In his first lecture at the OU’s Walton Hall campus in January, the former head of the Government’s Advisory council for the Misuse of Drugs said: “There is no correlation between harms of drugs and control.”
He added: “We currently have a decision-making process about drugs based on political expediency. I am sure we could do much better if scientists took over.”
Professor Nutt and colleagues have developed a Cause of Harm Index compiled by scientific experts (see below), which compares the harms done to individuals and to society by individual drugs, including tobacco and alcohol.
By this measure alcohol is more harmful than most of the drugs which are now currently illegal and responsible for the deaths of 8,000 people in the UK each year.
By contrast drugs like cannabis, ecstasy and mephedrone, which the scientific evidence suggests are all much less dangerous, are much more strictly controlled. Mephedrone was recently made illegal despite evidence that it may have encouraged a drop in consumption of a much more harmful drug, cocaine.
But current drugs legislation also discourages medical research which holds out hope for relieving suffering, Professor Nutt said.
He heads a team investigating a promising new drug treatment for cluster headaches, an intractable condition which causes its victims so much agony that some commit suicide.

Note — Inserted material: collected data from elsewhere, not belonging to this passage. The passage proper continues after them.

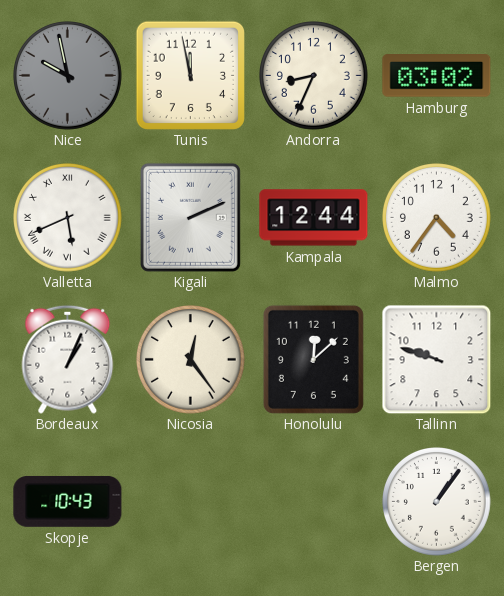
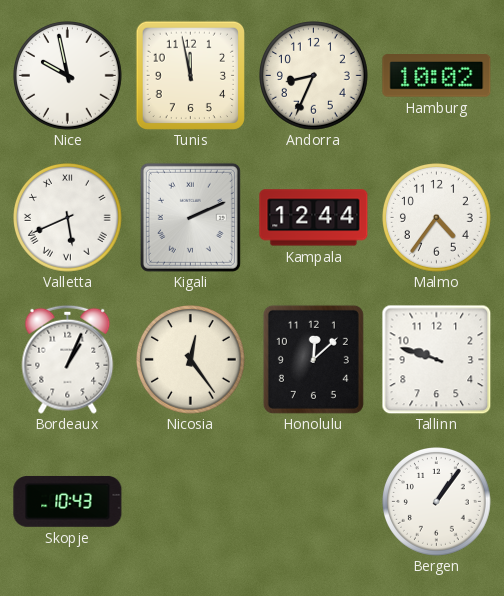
Nice dial: grey -> white
Hamburg: 03:02 -> 10:02
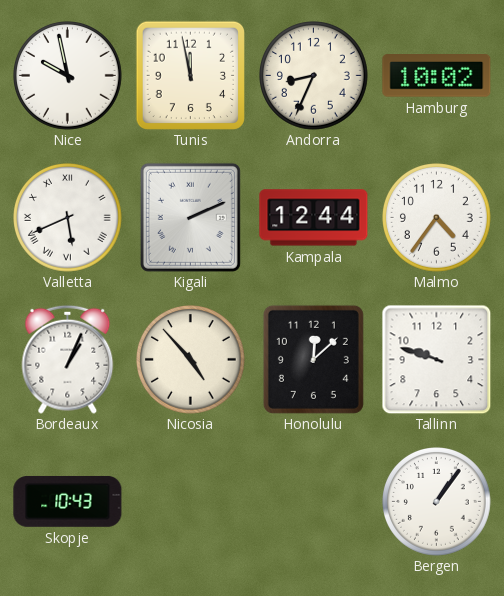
Nicosia: 12:24 -> 4:53
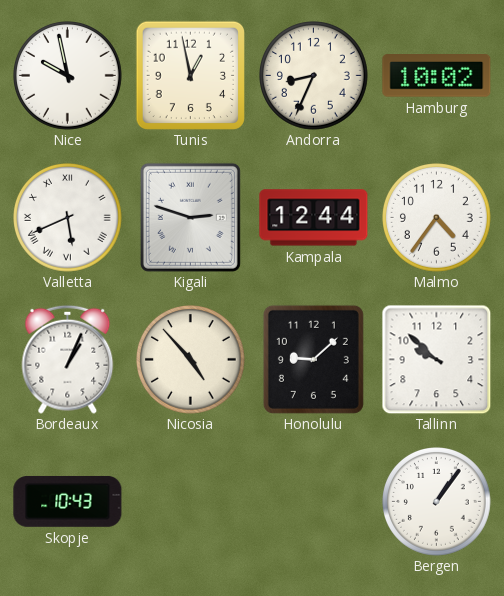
Tunis: 11:58 -> 12:58
Kigali: 2:11 -> 2:48
Honolulu: 12:08 -> 9:08
Tallinn: 9:48 -> 9:52
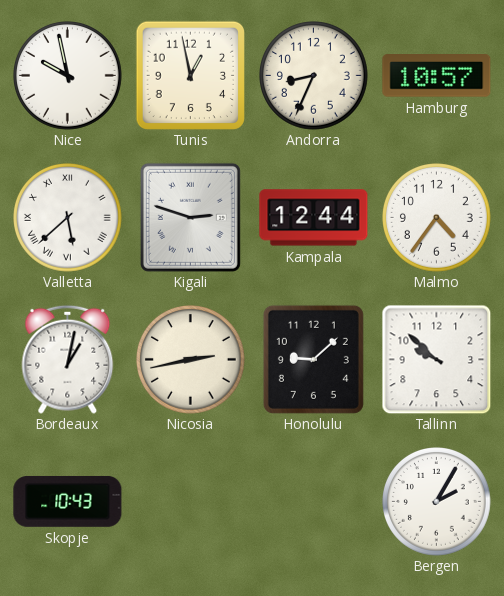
Hamburg: 10:02 -> 10:57
Valletta: 5:41 -> 5:38
Bordeaux: 1:04 -> 1:02
Nicosia: 4:53 -> 2:43
Bergen: 1:06 -> 2:05
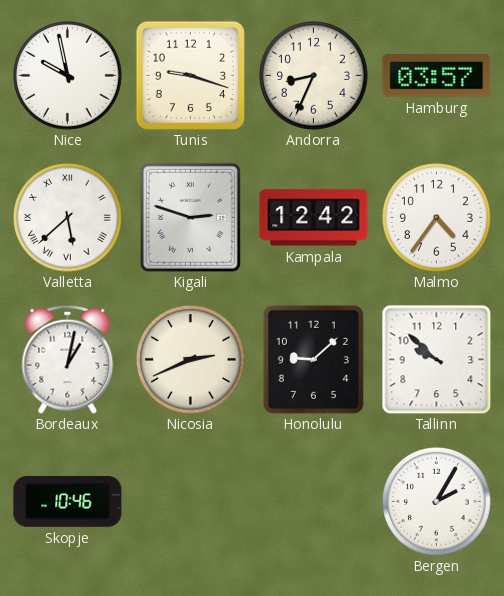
Tunis: 12:58 -> 9:18
Hamburg: 10:57 -> 03:57
Kampala: 12:44 -> 12:42
Nicosia: 2:43 -> 2:41
Skopje: 10:43 -> 10:46
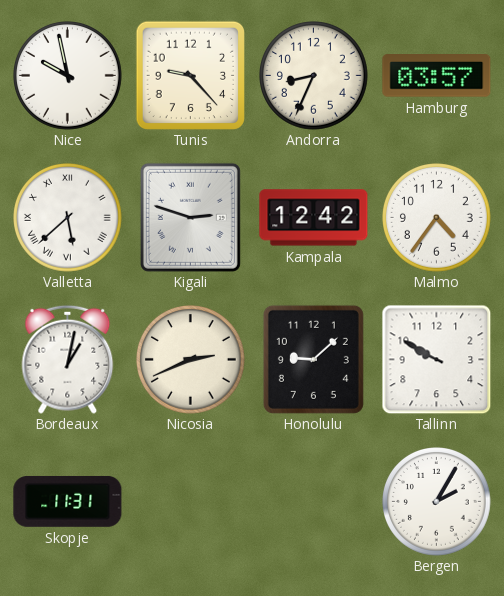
Tunis: 9:18 -> 9:23
Tallinn: 9:52 -> 9:50
Skopje: 10:46 -> 11:31
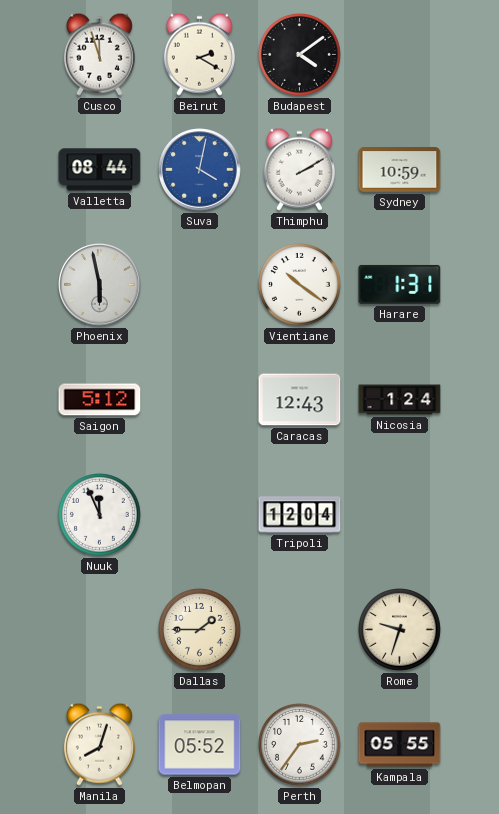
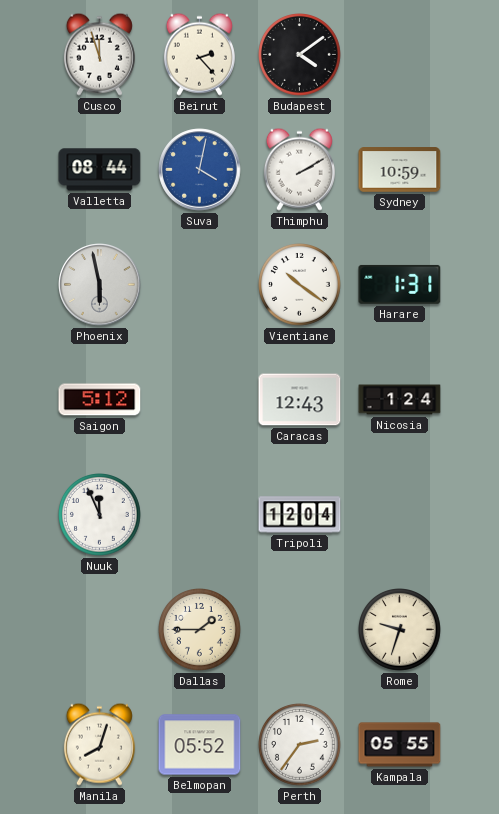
Beirut: 2:20 -> 2:23
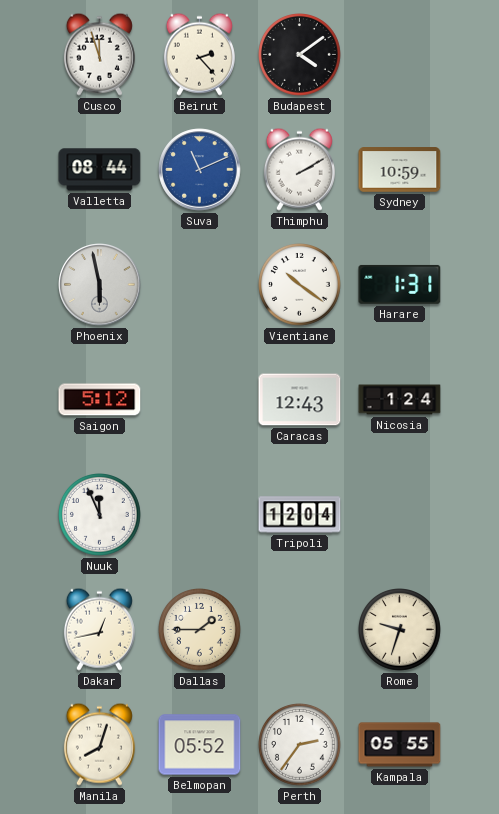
Suva: 4:02 -> 11:11
Dakar: none -> 12:43
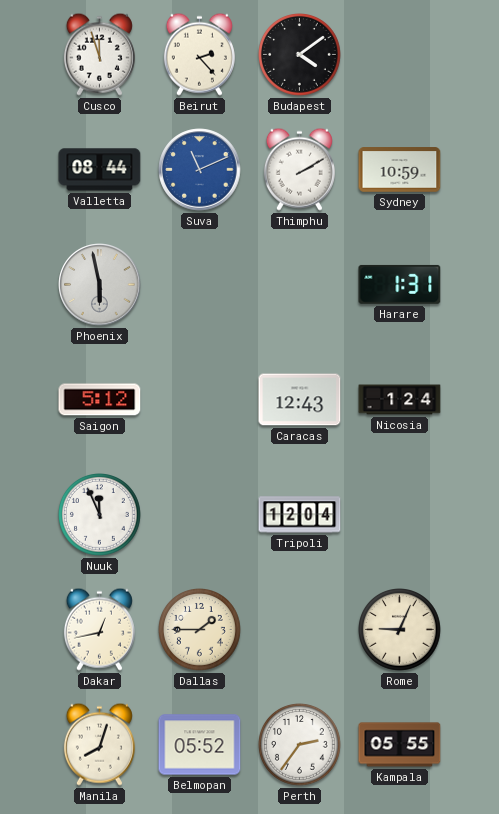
Vientiane: 10:21 -> none
Rome: 9:33 -> 9:04
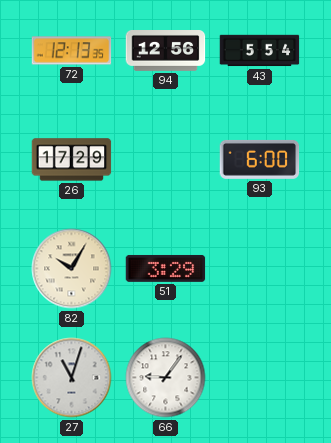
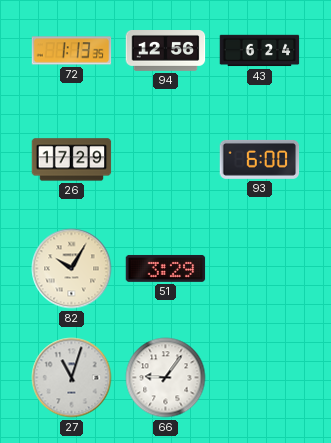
72: 12:13 -> 1:13
43: 5:54 -> 6:24
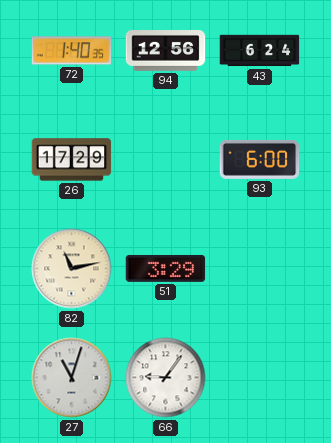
72: 1:13 -> 1:40
82: 10:05 -> 11:13
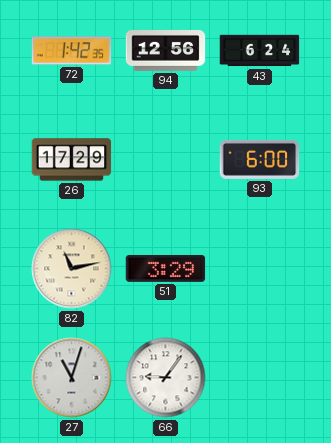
72: 1:40 -> 1:42
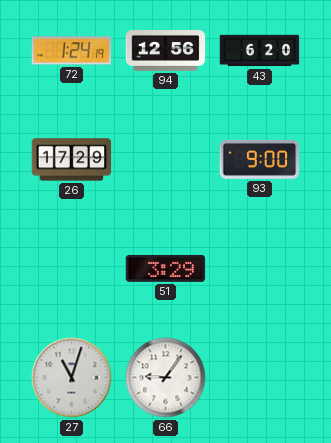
72: 1:42 -> 1:24
43: 6:24 -> 6:20
93: 6:00 -> 9:00
82: 11:13 -> none
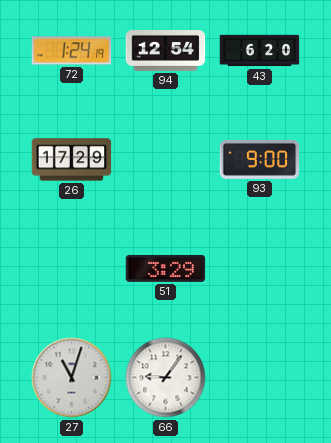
94: 12:56 -> 12:54
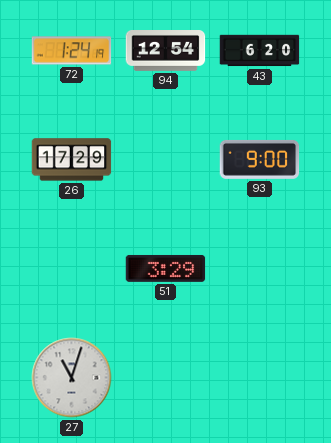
66: 9:06 -> none
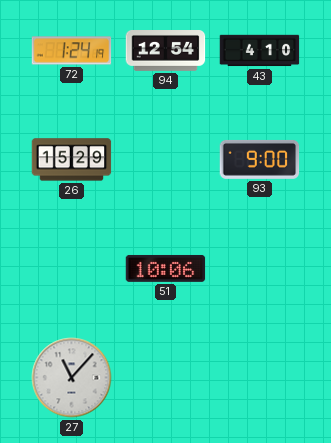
43: 6:20 -> 4:10
26: 17:29 -> 15:29
51: 3:29 -> 10:06
27: 11:03 -> 11:07
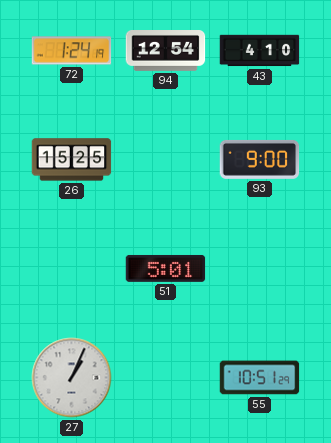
26: 15:29 -> 15:25
51: 10:06 -> 5:01
27: 11:07 -> 1:04
55: none -> 10:51
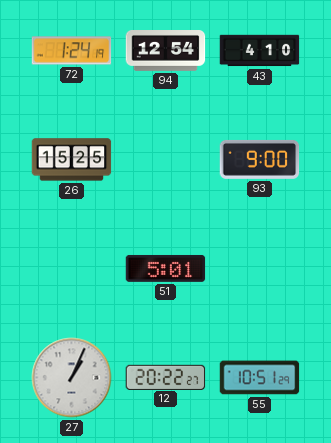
12: none -> 20:22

But because the drug in question is psilocybin, classed as a Schedule 1 drug (the most restricted) it has taken his team eighteen months to clear the regulatory hurdles before they can start work.
Other Schedule 1 drugs may offer hope to sufferers from alcohol addiction, depression, post-traumatic stress disorder and other serious conditions. But with regulatory hurdles including a licence that costs £6000 a year “almost no-one researches these drugs”, Professor Nutt said.
Ironically, Schedule 1 drugs are not necessarily the most dangerous – heroin at Schedule 2 is less restricted than cannabis which is Schedule 1. They classed as such because they are currently seen to have no medical use.